Your entries into SAGE can be saved using the "Save As..." function in Excel. To track populations more carefully, replace forecasted temperatures with observed temperatures as time progresses since you last sampled a field. If you need to move temperatures within the spreadsheet, use Copy and Paste. DO NOT use Cut and Paste; SAGE won't like it.
This information is provided by R.C. Venette, B.P. McCornack, and D.W. Ragsdale. 2004. Soybean aphid growth estimator. ver. 1.2, University of Minnesota, St. Paul.
SUNFLOWER INSECT UPDATE
Banded moth should be in fields, now. Red Seed Weevil are beginning to move to any flowering fields present in an area. The IPM crop survey of sunflower fields only had detections in the southwest quarter of the state. More reports of finding weevils are expected with this weeks survey. Last year’s National Sunflower Association regional survey detected the greatest levels of seed damage from weevil in the south central to western counties. Lower damage levels were found in other areas, but keep in mind damage was found. Scouting seed weevil in confection and oilseed fields is important this season.
Red Seed Weevil Management in Oilseeds
To decide whether to use an insecticide treatment to control red sunflower seed weevils, it is necessary to determine the economic threshold for your situation this year. The economic threshold (ET) for red sunflower seed weevil depends on the following variables:
Cost of Insecticide Treatment
Market Price x 21.5 ((0.000022 x Plant Pop/n) + 0.18)
Red Seed Weevil Economic Thresholds (Weevils per head) should be approximately 7 weevils per head.
Sunflower plant stage is used to time insecticide treatments. For oilseeds, the ideal plant stage to treat is when most plants in the field are at 40 percent pollen shed. However, we recommend that treatment be considered when more than half of the plants in the field are just beginning to show yellow ray petals to 30 percent of the heads shedding pollen and the rest of the plants in the field are still in the bud stage. The consideration of treatment at the early bloom stage should allow growers a sufficient cushion of time to have their fields treated. Growers must be aware, however, that if weevil populations are high and/or spraying is done too early, a reinfestation may occur and a second insecticide application may be necessary.
Insecticides registered for seed weevil control include Asana, Baythroid, Lorsban, Methyl parathion, Scout X-TRA, and Warrior.
Confection or Hulling Market Treatments
The banded moth, seed weevil, and the Lygus bug have all impacted quality of these sunflowers the past five seasons. It is recommended at this time, that sunflowers grown for these markets be treated a minimum of two times, once at early flowering and again 5 to 7 days later.

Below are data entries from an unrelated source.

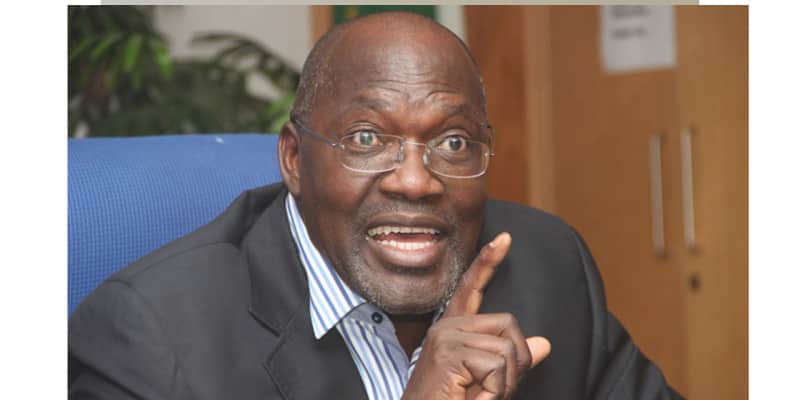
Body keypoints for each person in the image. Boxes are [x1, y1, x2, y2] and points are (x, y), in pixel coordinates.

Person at [68, 12, 682, 400]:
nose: (415, 182)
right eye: (366, 139)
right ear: (294, 159)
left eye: (453, 142)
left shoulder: (547, 264)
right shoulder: (151, 340)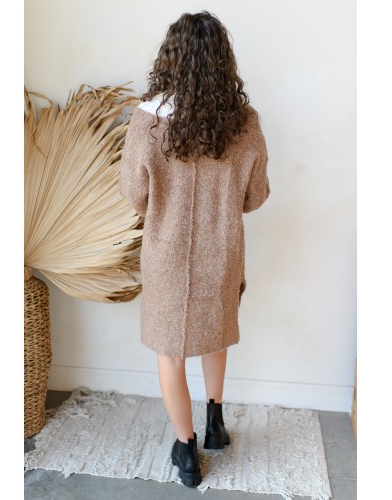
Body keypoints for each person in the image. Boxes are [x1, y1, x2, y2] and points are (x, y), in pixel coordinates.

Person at [118, 11, 271, 488]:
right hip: (221, 253)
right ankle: (215, 423)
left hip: (165, 255)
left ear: (171, 58)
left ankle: (186, 453)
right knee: (214, 333)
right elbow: (255, 197)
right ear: (223, 60)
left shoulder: (146, 122)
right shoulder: (244, 124)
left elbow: (134, 195)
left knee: (171, 352)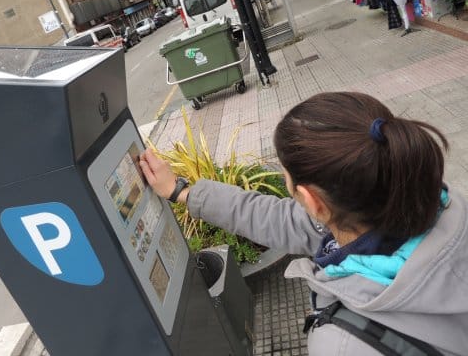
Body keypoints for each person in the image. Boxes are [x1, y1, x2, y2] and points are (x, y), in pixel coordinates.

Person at [139, 92, 468, 356]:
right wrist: (181, 191)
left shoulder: (342, 345)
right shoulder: (436, 205)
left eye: (286, 175)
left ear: (313, 202)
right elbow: (272, 217)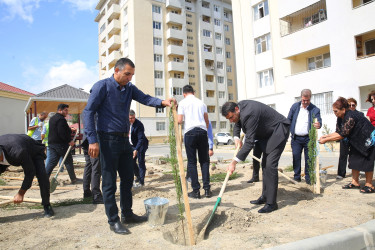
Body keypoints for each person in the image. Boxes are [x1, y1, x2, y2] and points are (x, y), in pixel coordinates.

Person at [83, 57, 174, 235]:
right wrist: (92, 140)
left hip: (125, 141)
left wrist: (163, 102)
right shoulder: (102, 86)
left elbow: (145, 98)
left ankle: (127, 214)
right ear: (116, 71)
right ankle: (113, 220)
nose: (129, 78)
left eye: (132, 75)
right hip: (106, 140)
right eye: (127, 74)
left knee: (127, 179)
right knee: (109, 183)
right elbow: (88, 112)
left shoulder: (129, 89)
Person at [222, 101, 290, 213]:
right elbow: (237, 123)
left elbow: (249, 142)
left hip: (279, 129)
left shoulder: (249, 113)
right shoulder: (239, 108)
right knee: (264, 164)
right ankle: (265, 196)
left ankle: (271, 203)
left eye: (231, 117)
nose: (231, 120)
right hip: (269, 133)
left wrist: (234, 162)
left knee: (270, 165)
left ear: (236, 109)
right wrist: (236, 138)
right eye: (228, 119)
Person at [319, 97, 375, 193]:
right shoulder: (340, 118)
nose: (334, 113)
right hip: (356, 140)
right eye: (333, 111)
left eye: (336, 111)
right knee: (353, 159)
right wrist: (326, 136)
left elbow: (342, 135)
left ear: (343, 110)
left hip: (368, 139)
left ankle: (369, 185)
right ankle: (355, 182)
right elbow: (338, 131)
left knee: (367, 161)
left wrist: (326, 140)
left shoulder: (350, 116)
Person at [0, 134, 54, 217]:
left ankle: (47, 205)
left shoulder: (18, 152)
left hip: (33, 151)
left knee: (42, 176)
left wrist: (21, 193)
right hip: (14, 147)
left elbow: (30, 172)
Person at [178, 85, 210, 199]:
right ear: (193, 92)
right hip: (202, 132)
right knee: (204, 161)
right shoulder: (201, 103)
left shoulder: (182, 103)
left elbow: (179, 120)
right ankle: (207, 190)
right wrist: (204, 130)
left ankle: (196, 191)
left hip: (190, 132)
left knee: (192, 162)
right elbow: (207, 120)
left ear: (184, 94)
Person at [287, 89, 322, 184]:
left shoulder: (315, 109)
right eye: (303, 100)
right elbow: (288, 120)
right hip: (296, 138)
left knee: (309, 158)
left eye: (307, 100)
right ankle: (297, 176)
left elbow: (319, 121)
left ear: (310, 98)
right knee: (296, 156)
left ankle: (308, 177)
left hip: (308, 139)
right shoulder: (295, 107)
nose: (305, 102)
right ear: (301, 98)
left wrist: (318, 124)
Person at [45, 104, 80, 184]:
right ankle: (73, 179)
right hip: (61, 144)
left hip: (52, 144)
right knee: (68, 161)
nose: (67, 112)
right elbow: (61, 133)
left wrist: (69, 129)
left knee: (52, 162)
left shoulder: (53, 118)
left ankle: (44, 178)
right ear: (60, 110)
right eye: (65, 110)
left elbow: (59, 129)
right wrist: (69, 141)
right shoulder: (61, 119)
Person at [337, 98, 363, 179]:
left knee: (355, 156)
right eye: (350, 105)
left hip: (355, 139)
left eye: (353, 105)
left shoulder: (360, 114)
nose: (351, 106)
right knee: (343, 156)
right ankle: (341, 173)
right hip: (344, 138)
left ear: (356, 106)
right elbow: (338, 127)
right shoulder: (341, 115)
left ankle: (356, 174)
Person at [81, 135, 103, 204]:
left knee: (89, 165)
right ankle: (96, 195)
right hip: (93, 140)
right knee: (96, 167)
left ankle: (87, 192)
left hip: (87, 139)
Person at [129, 109, 149, 187]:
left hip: (141, 145)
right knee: (132, 161)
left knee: (140, 162)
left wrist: (136, 149)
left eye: (133, 118)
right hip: (132, 145)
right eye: (130, 118)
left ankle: (141, 181)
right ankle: (137, 175)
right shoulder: (126, 123)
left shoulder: (139, 125)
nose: (132, 120)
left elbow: (140, 139)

With this type of program, a window of protection should be provided to minimize impact from all three of these seed damaging insect pests.
Growers should be planning now for treatment schedules. When flowers begin blooming across the region, competition for access to aerial applicators increases.
Reducing Insecticide Rates or Volumes ?
Insecticide labels have recommended rates and volumes that users should follow. The rates are based on trials and have been set to provide consistent results over a range of environmental conditions. For many of our sunflower head feeding insects, the best field results have often been obtained with mid to upper rate ranges. In light of some of the large populations of seed feeding insects last year, it is prudent to use the most effective rates.
Volume is also important. When reducing the total volume of spray per acre there is the risk of reducing the effective coverage of our treatment target. If the droplet coverage on the plant surface is reduced, there is less chance of contacting an insect during the application and with droplets leaving residual for insects to contact later. Reduced volume further risks evaporation of the spray under hot dry conditions, limiting the amount of product that ever reaches the target.